> _Problem details_
Copy all records verbatim, images excluded.

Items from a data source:
|---|

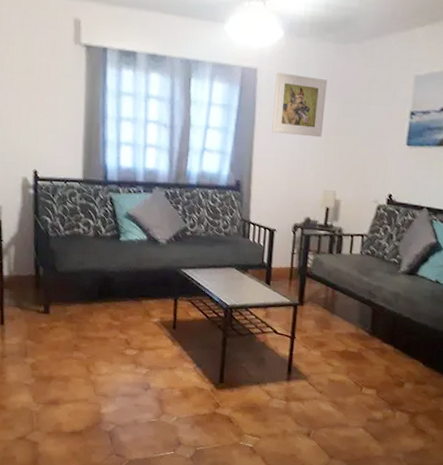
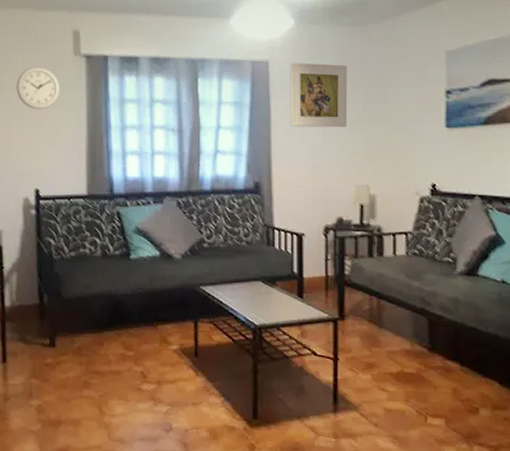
wall clock: none [17,51,61,95] -> present [16,67,61,110]

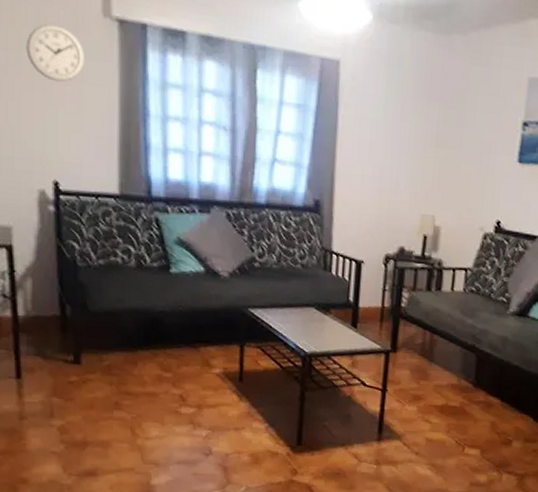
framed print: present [290,63,348,128] -> none [358,66,426,150]

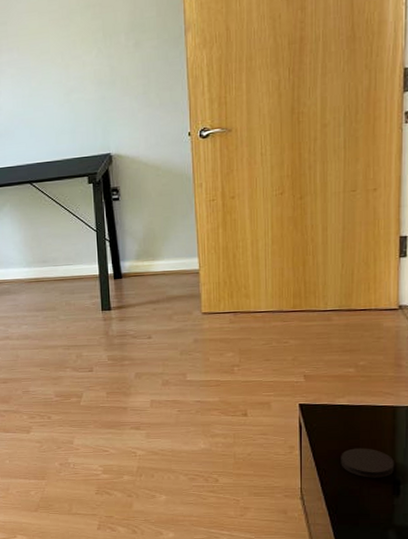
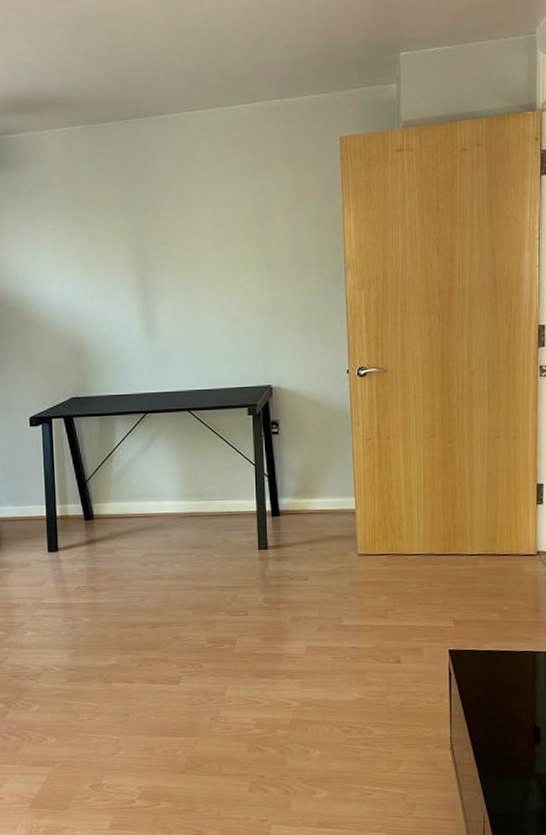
coaster: present [341,448,395,478] -> none [487,694,536,726]

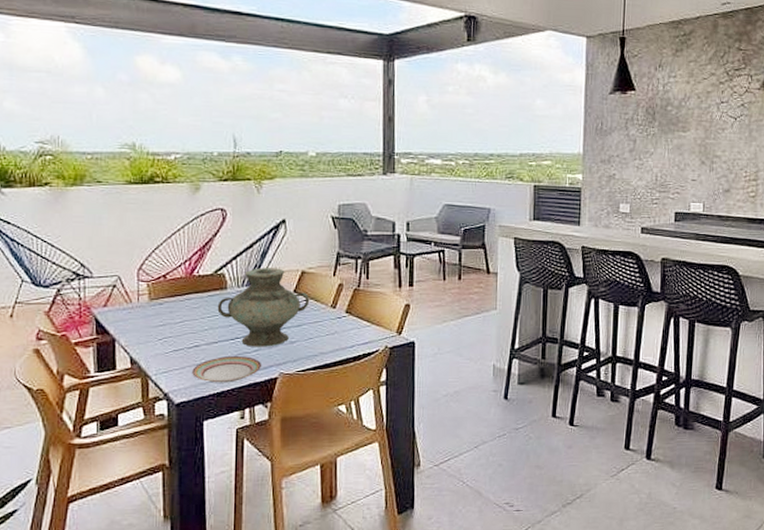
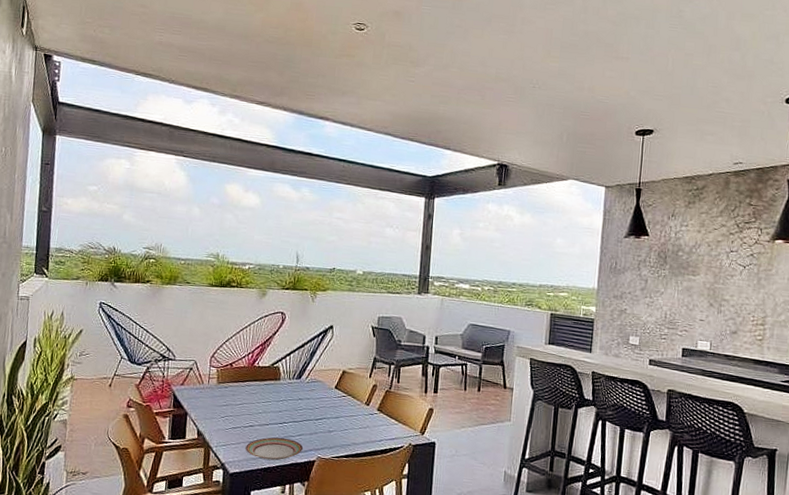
vase: present [217,268,310,347] -> none [271,364,348,434]

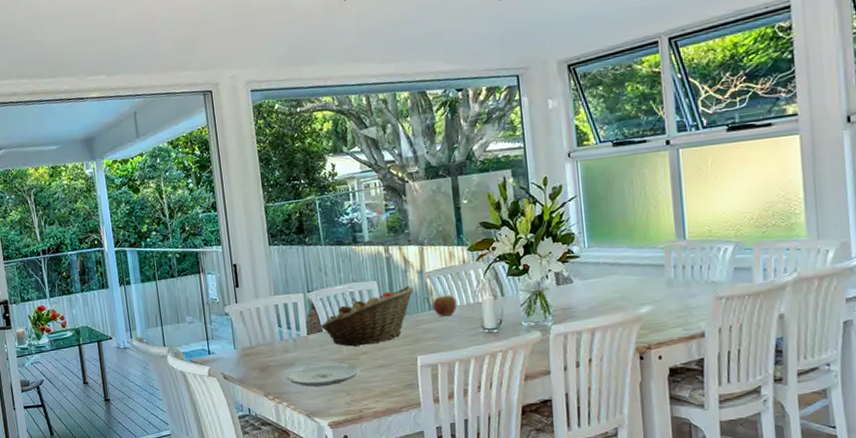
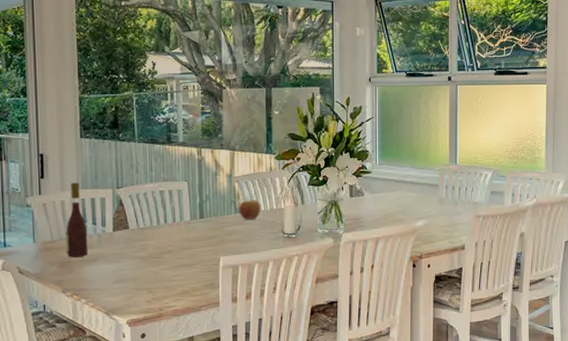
wine bottle: none [263,289,286,362] -> present [66,182,89,258]
plate: present [286,363,361,387] -> none [87,261,164,284]
fruit basket: present [320,286,414,347] -> none [127,189,222,245]

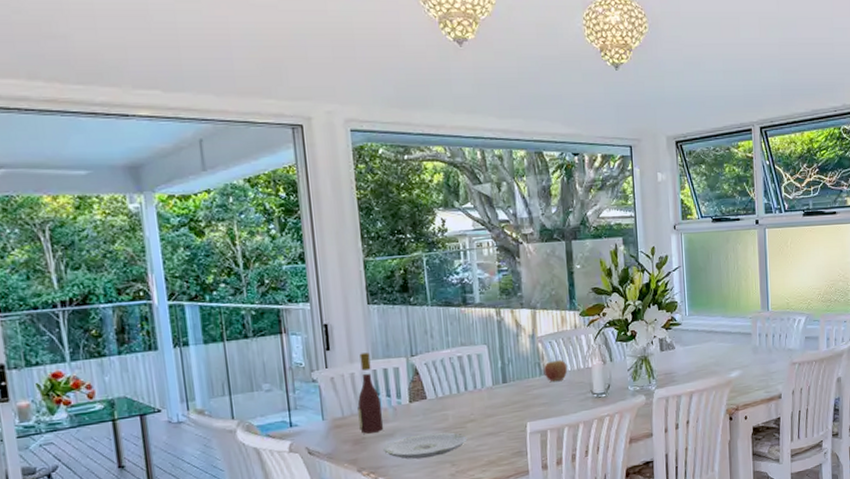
plate: none [87,261,164,284] -> present [383,432,468,459]

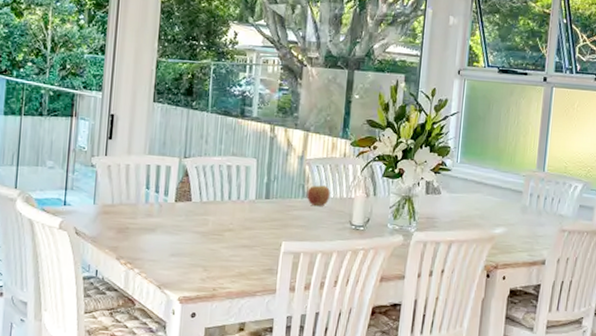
wine bottle: present [357,352,384,434] -> none [125,147,150,225]
plate: present [383,432,468,459] -> none [143,234,223,259]

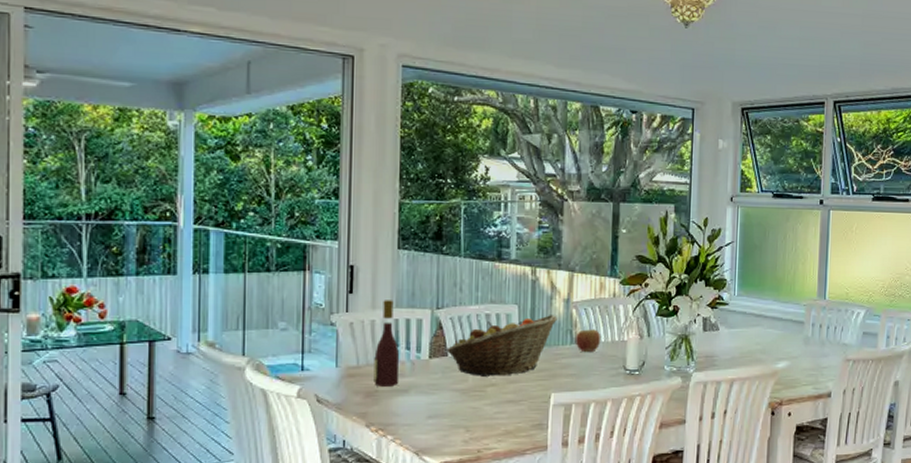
wine bottle: none [125,147,150,225] -> present [374,300,400,387]
fruit basket: none [190,170,291,223] -> present [446,315,557,376]

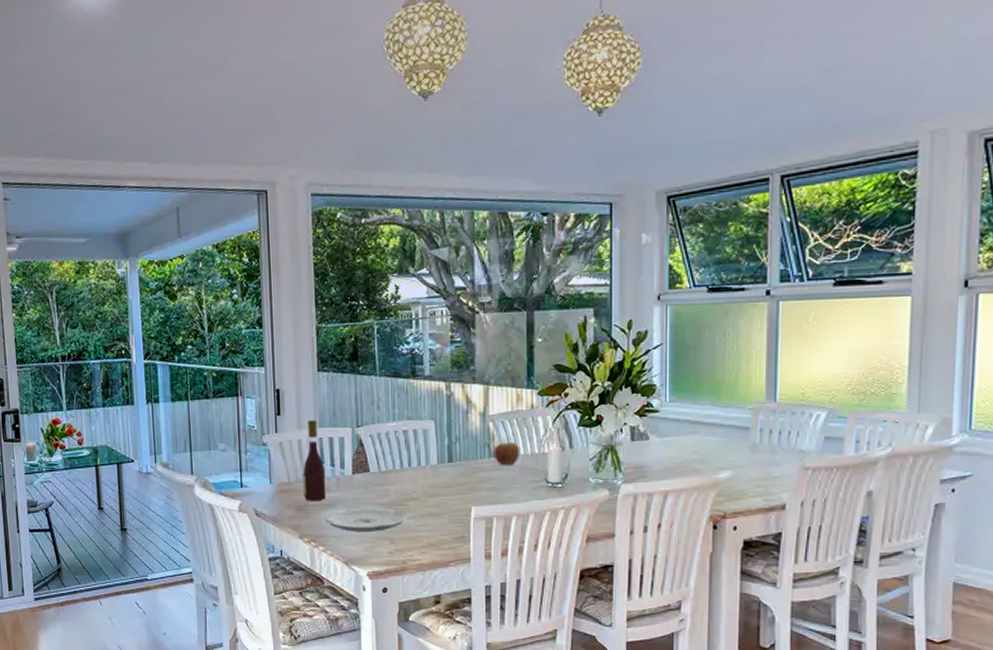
plate: none [396,393,486,419] -> present [325,507,408,532]
fruit basket: present [446,315,557,376] -> none [368,429,474,491]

|---|

> _Exercise result_
wall clock: none [17,51,61,95] -> present [16,67,61,110]

framed print: present [290,63,348,128] -> none [358,66,426,150]

coaster: present [341,448,395,478] -> none [487,694,536,726]

vase: present [217,268,310,347] -> none [271,364,348,434]

wine bottle: none [263,289,286,362] -> present [66,182,89,258]
plate: present [286,363,361,387] -> none [87,261,164,284]
fruit basket: present [320,286,414,347] -> none [127,189,222,245]

plate: none [87,261,164,284] -> present [383,432,468,459]

wine bottle: present [357,352,384,434] -> none [125,147,150,225]
plate: present [383,432,468,459] -> none [143,234,223,259]

wine bottle: none [125,147,150,225] -> present [374,300,400,387]
fruit basket: none [190,170,291,223] -> present [446,315,557,376]

plate: none [396,393,486,419] -> present [325,507,408,532]
fruit basket: present [446,315,557,376] -> none [368,429,474,491]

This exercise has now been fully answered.